THE INVENTION OF HUGO CABRET



By Brian Selznick

(Scholastic, 2007)

It is worth celebrating that two of the Best Picture Oscar nominees are based on screenplays adapted from children’s books. Has that ever happened before? First, there is WAR HORSE, based on the novel of the same name by Michael Morpurgo. As well, there is HUGO, an adaptation of Brian Selznick’s The Invention of Hugo Cabret. (I have yet to see either movie. Books first!)

Hugo Cabret tells the story of a boy who secretly lives within the walls of a train station in Paris. As with so many protagonists in children’s novels, he is completely on his own. His father recently perished in a fire and Hugo’s only living relative is an unpredictable alcoholic uncle left one night and never returned. Hugo lives in his uncle’s tiny apartment, worried that he’ll be sent to an orphanage if he should be discovered living alone. So as not to arouse suspicion, he spends his days completing the duties of his uncle’s job, fixing and winding the many elaborate clocks in the train station. (In an age of digital time telling, I wonder how many young readers would benefit from a lesson about old clocks and hand-wound pocket watches.)

Hugo survives as best he can, stealing milk and baked goods from local merchants. Should he be caught, he knows the Station Inspector will send him to jail. Still, Hugo’s thievery involves more than food.
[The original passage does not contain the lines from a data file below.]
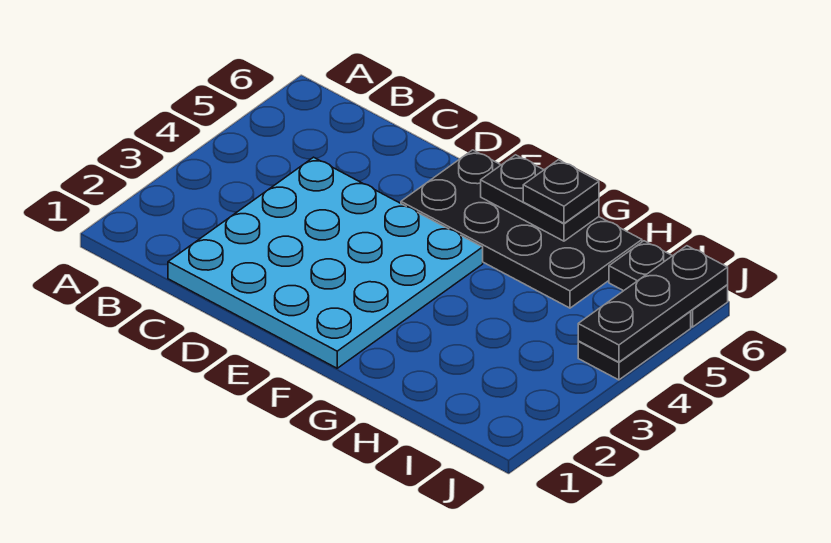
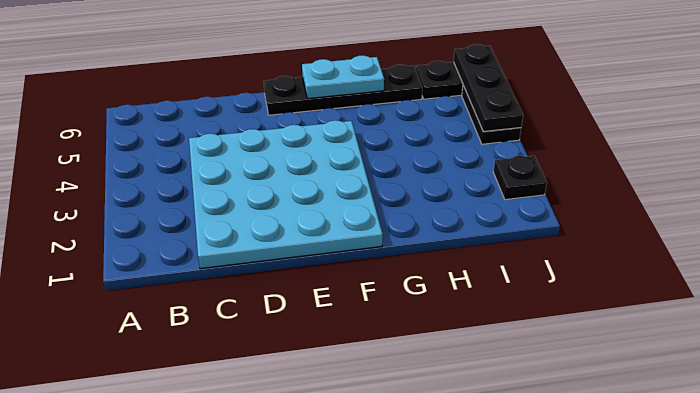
black 2x4 plate [401,150,642,308] -> black 1x4 plate [264,65,422,115]
black 1x2 plate [481,155,599,241] -> cyan 1x2 plate [302,55,384,99]
black 1x1 plate [523,160,599,223] -> black 1x1 plate moved to [493,156,547,200]

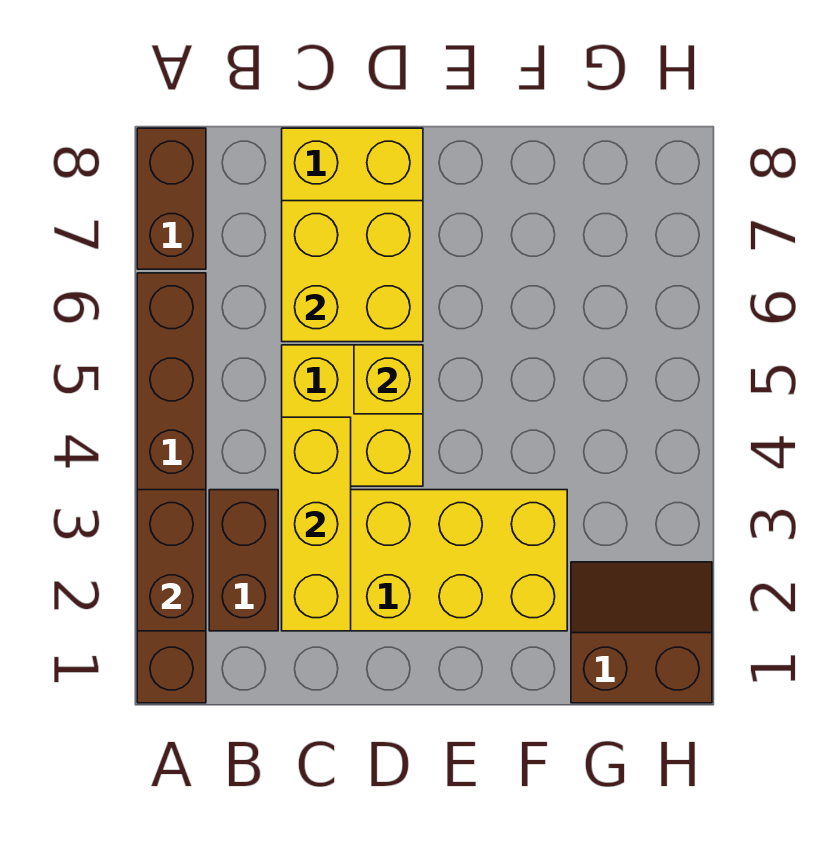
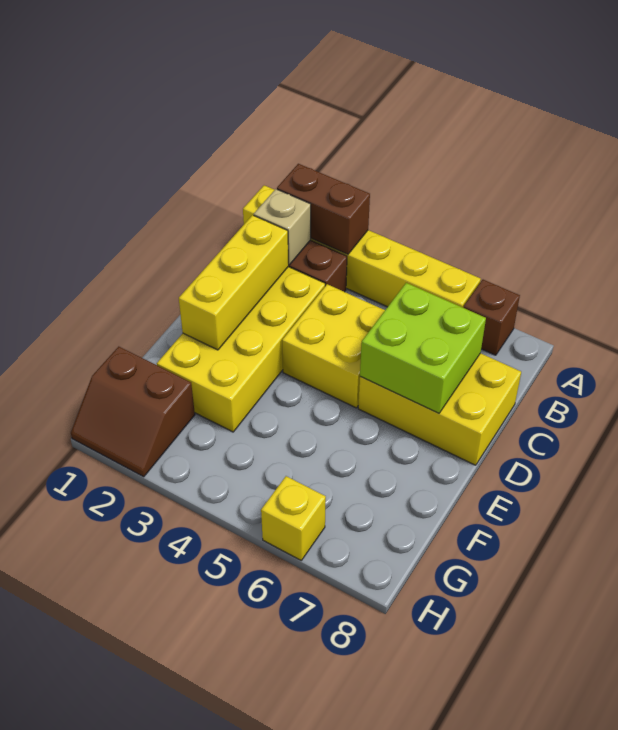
brown 1x6 brick [137,273,206,703] -> yellow 1x6 brick [243,185,481,308]
brown 1x2 brick [137,128,206,269] -> brown 1x1 brick [464,280,520,355]
none -> tan 1x1 brick [254,189,311,265]
yellow 1x3 brick [282,417,351,631] -> yellow 1x3 brick turned to [179,215,288,350]
yellow 2x2 brick [282,201,423,342] -> lime 2x2 brick [360,283,486,413]
yellow 1x1 brick [354,345,423,414] -> yellow 1x1 brick moved to [261,476,326,560]
brown 2x2 slope [571,562,712,703] -> brown 2x2 slope turned to [71,347,195,477]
He takes wind-up novelties from a sour old toy booth owner. These toys—and the shop owner—serve a greater purpose, integral to the story.
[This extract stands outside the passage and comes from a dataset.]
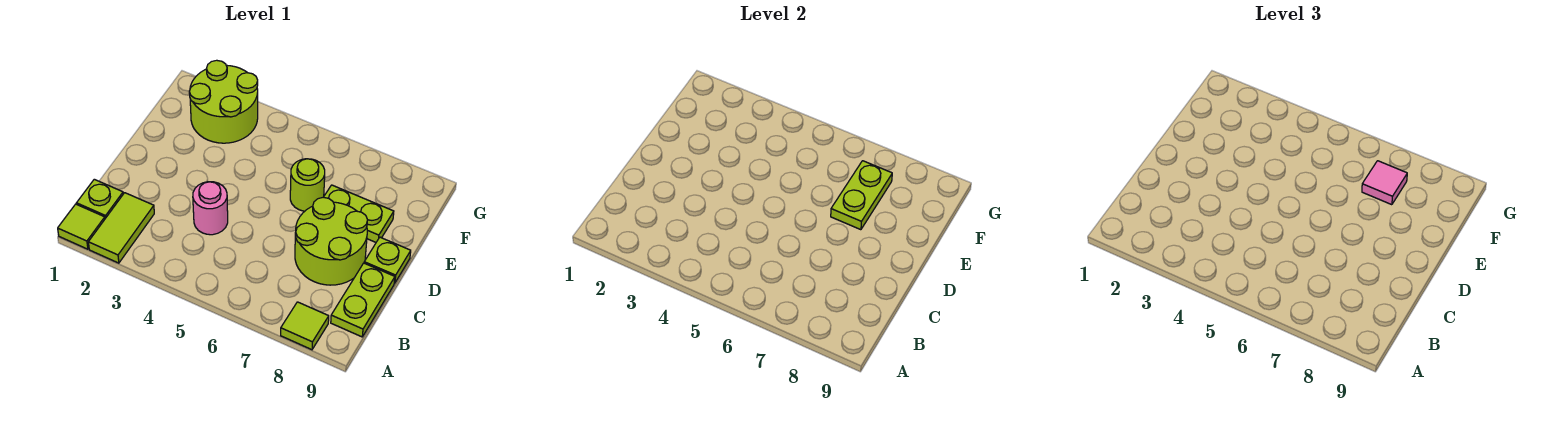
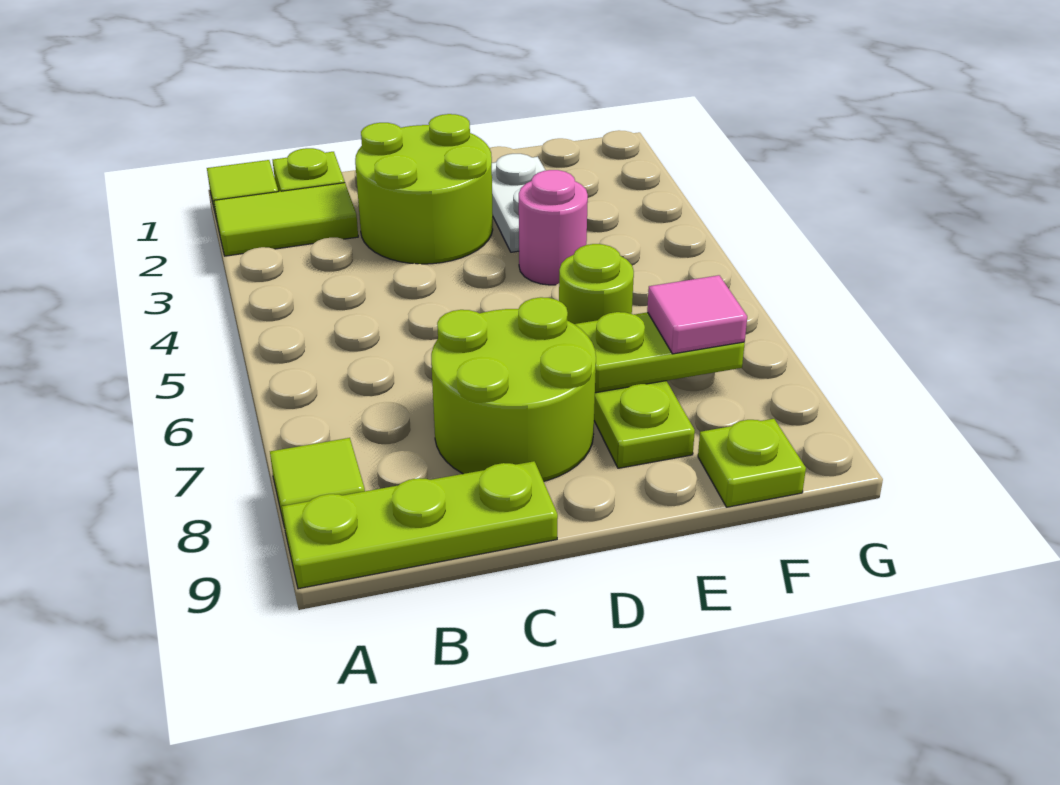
lime 1x2 plate [331,263,395,337] -> lime 1x3 plate [282,461,558,589]
pink 1x1 round brick [193,182,228,235] -> pink 1x1 round brick moved to [519,170,588,285]
lime 1x1 plate [364,237,411,283] -> lime 1x1 plate moved to [698,419,806,507]
none -> white 1x2 plate [492,154,546,252]
lime 2x2 round brick [189,60,258,143] -> lime 2x2 round brick moved to [355,114,493,264]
Like the previously reviewed (but later-written) Wonderstruck, Hugo Cabret is a both a hefty volume and a quick page turner. Selznick advances the story, alternating between textual passages and sketch sequences. Some written pages have more white space than words, a design necessity when the next page turn leads to a series of sketches. If only the words were included in the book, Hugo Cabret would amount to about 150 pages. The sketches and the authentic stills from silent movies create the heft, making the book come off the presses at over 500 pages. I am sure there was a great deal of discussion about whether the drawings could be reduced or eliminated to cut costs. Thankfully the visual reading remains a key part of the book. Readers will find great satisfaction in advancing so quickly through a massive book. How satisfying to finish a tome as thick as a briefcase!

Forget Diary of a Wimpy Kid....Up next, War and Peace. Or another Selznick book.